À propos de livres récents sur la Source Q

Jean Radermakers s.j.

Au siècle dernier, on s’est efforcé d’atteindre le Jésus de l’histoire derrière le Christ de la foi. Depuis une trentaine d’années, on nous inonde de livres savants visant le Jésus historique aux origines de l’Église. On s’attache à présent à la Source des évangiles, pensant retrouver ainsi au plus près les paroles du Christ au départ de sa prédication aux disciples et aux foules. Les chercheurs, en effet, se proposent de vérifier une hypothèse qui s’est progressivement, et parfois dans la controverse, imposée à leur quête : à côté de l’évangile de Marc, il devait exister une autre source des paroles de Jésus, soit en tradition orale préservée par la mémoire des premiers adhérents au « mouvement Jésus », soit déjà consignée en documents écrits. On supposait une Source de paroles, parfois appelées « logia », de Jésus, que les savants allemands nommèrent Q majuscule, de la première lettre du mot Quelle, c’est-à-dire « source »).
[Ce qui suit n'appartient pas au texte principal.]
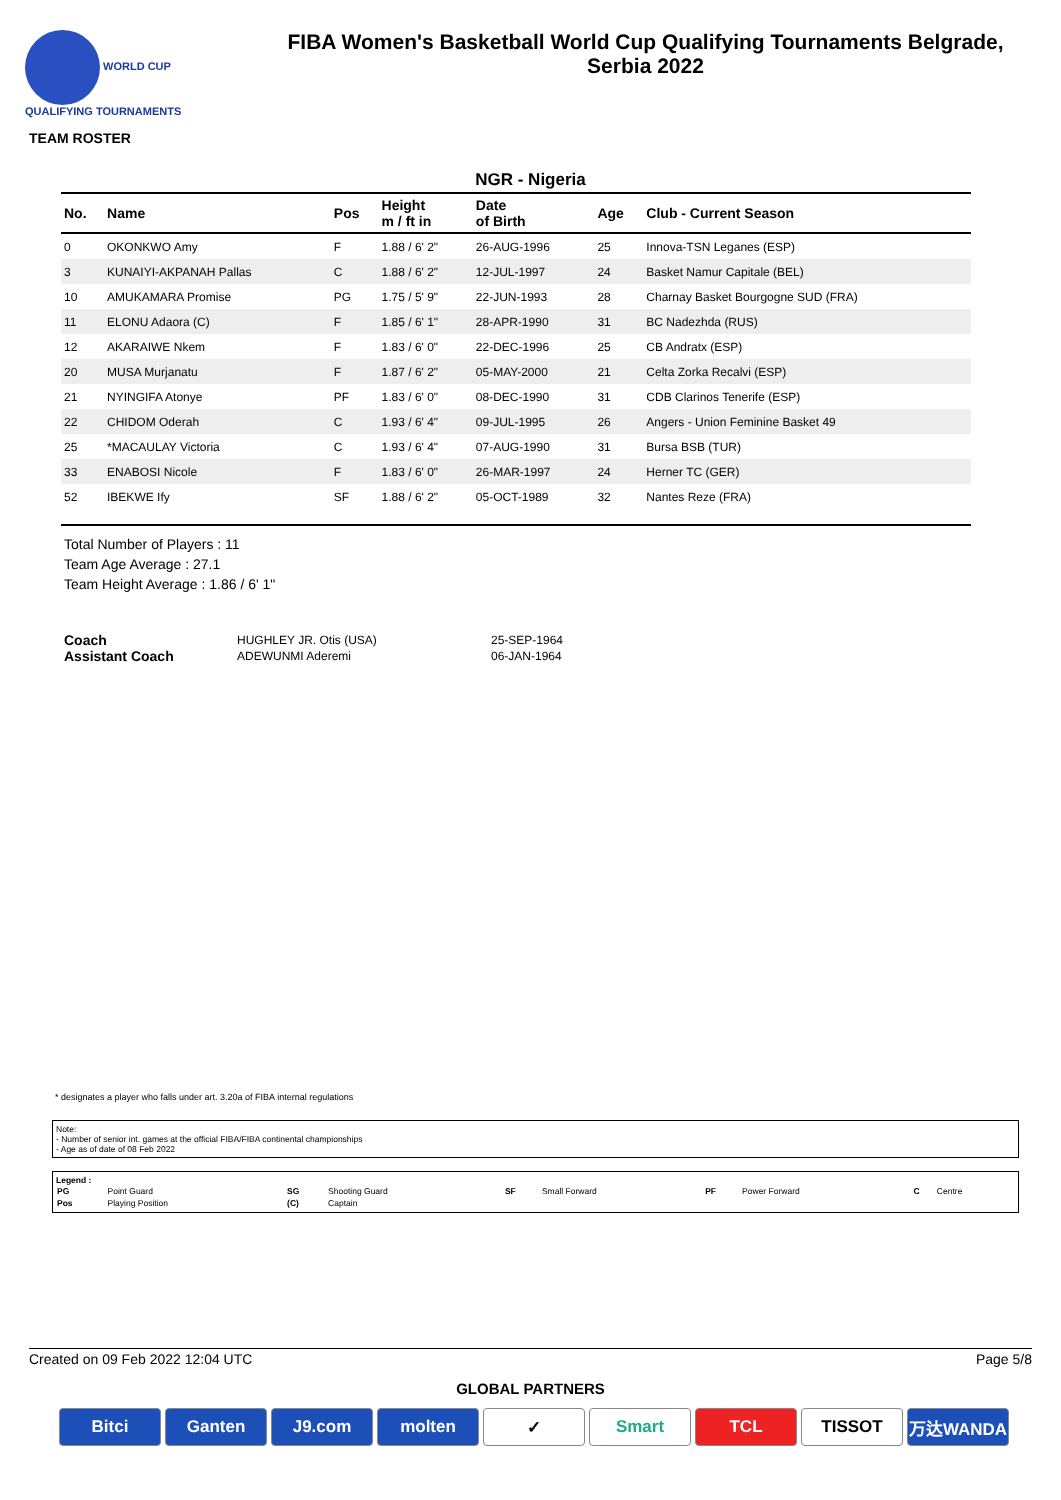WORLD CUP
QUALIFYING TOURNAMENTS
FIBA Women's Basketball World Cup Qualifying Tournaments Belgrade,
Serbia 2022
TEAM ROSTER
NGR - Nigeria
| No. | Name | Pos | Height m / ft in | Date of Birth | Age | Club - Current Season |
| --- | --- | --- | --- | --- | --- | --- |
| 0 | OKONKWO Amy | F | 1.88 / 6' 2" | 26-AUG-1996 | 25 | Innova-TSN Leganes (ESP) |
| 3 | KUNAIYI-AKPANAH Pallas | C | 1.88 / 6' 2" | 12-JUL-1997 | 24 | Basket Namur Capitale (BEL) |
| 10 | AMUKAMARA Promise | PG | 1.75 / 5' 9" | 22-JUN-1993 | 28 | Charnay Basket Bourgogne SUD (FRA) |
| 11 | ELONU Adaora (C) | F | 1.85 / 6' 1" | 28-APR-1990 | 31 | BC Nadezhda (RUS) |
| 12 | AKARAIWE Nkem | F | 1.83 / 6' 0" | 22-DEC-1996 | 25 | CB Andratx (ESP) |
| 20 | MUSA Murjanatu | F | 1.87 / 6' 2" | 05-MAY-2000 | 21 | Celta Zorka Recalvi (ESP) |
| 21 | NYINGIFA Atonye | PF | 1.83 / 6' 0" | 08-DEC-1990 | 31 | CDB Clarinos Tenerife (ESP) |
| 22 | CHIDOM Oderah | C | 1.93 / 6' 4" | 09-JUL-1995 | 26 | Angers - Union Feminine Basket 49 |
| 25 | *MACAULAY Victoria | C | 1.93 / 6' 4" | 07-AUG-1990 | 31 | Bursa BSB (TUR) |
| 33 | ENABOSI Nicole | F | 1.83 / 6' 0" | 26-MAR-1997 | 24 | Herner TC (GER) |
| 52 | IBEKWE Ify | SF | 1.88 / 6' 2" | 05-OCT-1989 | 32 | Nantes Reze (FRA) |
Total Number of Players : 11
Team Age Average : 27.1
Team Height Average : 1.86 / 6' 1"
| Coach | HUGHLEY JR. Otis (USA) | 25-SEP-1964 |
| Assistant Coach | ADEWUNMI Aderemi | 06-JAN-1964 |
* designates a player who falls under art. 3.20a of FIBA internal regulations
Note:
- Number of senior int. games at the official FIBA/FIBA continental championships
- Age as of date of 08 Feb 2022
Legend :
| PG | Point Guard | SG | Shooting Guard | SF | Small Forward | PF | Power Forward | C | Centre |
| Pos | Playing Position | (C) | Captain | | | | | | |
Created on 09 Feb 2022 12:04 UTC Page 5/8
GLOBAL PARTNERS
Bitci Ganten J9.com molten ✓ Smart TCL TISSOT 万达WANDA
Le propos était clair : remonter, au delà des écrits, à la Parole vivante du Rabbi galiléen qui questionna le judaïsme de son temps et fut à l’origine d’un mouvement communautaire qui devint l’institution de l’Église du Christ. Retrouver la personne de Jésus nous parlant du sein de son milieu judéen ou galiléen, ressusciter sa voix, fût-ce en bribes ou fragments, quel rêve ! Si l’on mettait la main sur un avant-premier évangile au départ de nos quatre Mt, Mc, Lc et Jn, quelle aubaine !

Or cette aubaine semble s’avérer. En scrutant minutieusement ces quatre documents traditionnels, des chercheurs ont découvert, dès la fin du XIXe siècle1 que Mt et Lc devaient disposer de Mc et d’une autre source vraisemblablement déjà constituée, recueillant d’authentiques paroles de Jésus. Ils se sont efforcés de la reconstituer patiemment en regroupant d’une part les données biographiques concernant Jésus de Nazareth qui correspondent en gros à l’évangile de Marc, et d’autre part en rassemblant les « paroles » de Jésus que l’on retrouve çà et là dans les évangiles de Matthieu et Luc dans des contextes propres à chacun d’eux. Telle est, en très bref, l’histoire des Deux sources de la tradition synoptique, et de la quête de la Source Q.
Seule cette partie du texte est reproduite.